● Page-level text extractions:
***

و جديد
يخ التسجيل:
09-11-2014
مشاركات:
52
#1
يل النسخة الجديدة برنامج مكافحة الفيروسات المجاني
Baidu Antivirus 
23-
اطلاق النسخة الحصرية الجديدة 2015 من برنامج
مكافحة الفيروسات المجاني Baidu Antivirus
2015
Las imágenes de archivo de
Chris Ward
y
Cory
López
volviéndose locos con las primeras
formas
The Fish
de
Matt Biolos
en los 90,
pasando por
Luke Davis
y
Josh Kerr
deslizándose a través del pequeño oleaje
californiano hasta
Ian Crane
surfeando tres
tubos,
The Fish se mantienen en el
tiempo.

***

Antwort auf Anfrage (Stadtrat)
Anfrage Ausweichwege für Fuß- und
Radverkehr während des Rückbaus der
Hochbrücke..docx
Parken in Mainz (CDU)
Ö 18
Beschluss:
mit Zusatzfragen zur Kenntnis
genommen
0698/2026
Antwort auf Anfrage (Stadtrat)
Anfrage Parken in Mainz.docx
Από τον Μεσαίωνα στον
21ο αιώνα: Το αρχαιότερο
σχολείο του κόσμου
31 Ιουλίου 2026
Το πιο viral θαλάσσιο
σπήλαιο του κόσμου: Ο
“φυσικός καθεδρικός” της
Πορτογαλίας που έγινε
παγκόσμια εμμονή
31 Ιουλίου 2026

***

● THE TASK:
For each line above that contains the word "Parken", give the line as it is written.

● ANSWER SPACE:
Parken in Mainz (CDU)
Anfrage Parken in Mainz.docx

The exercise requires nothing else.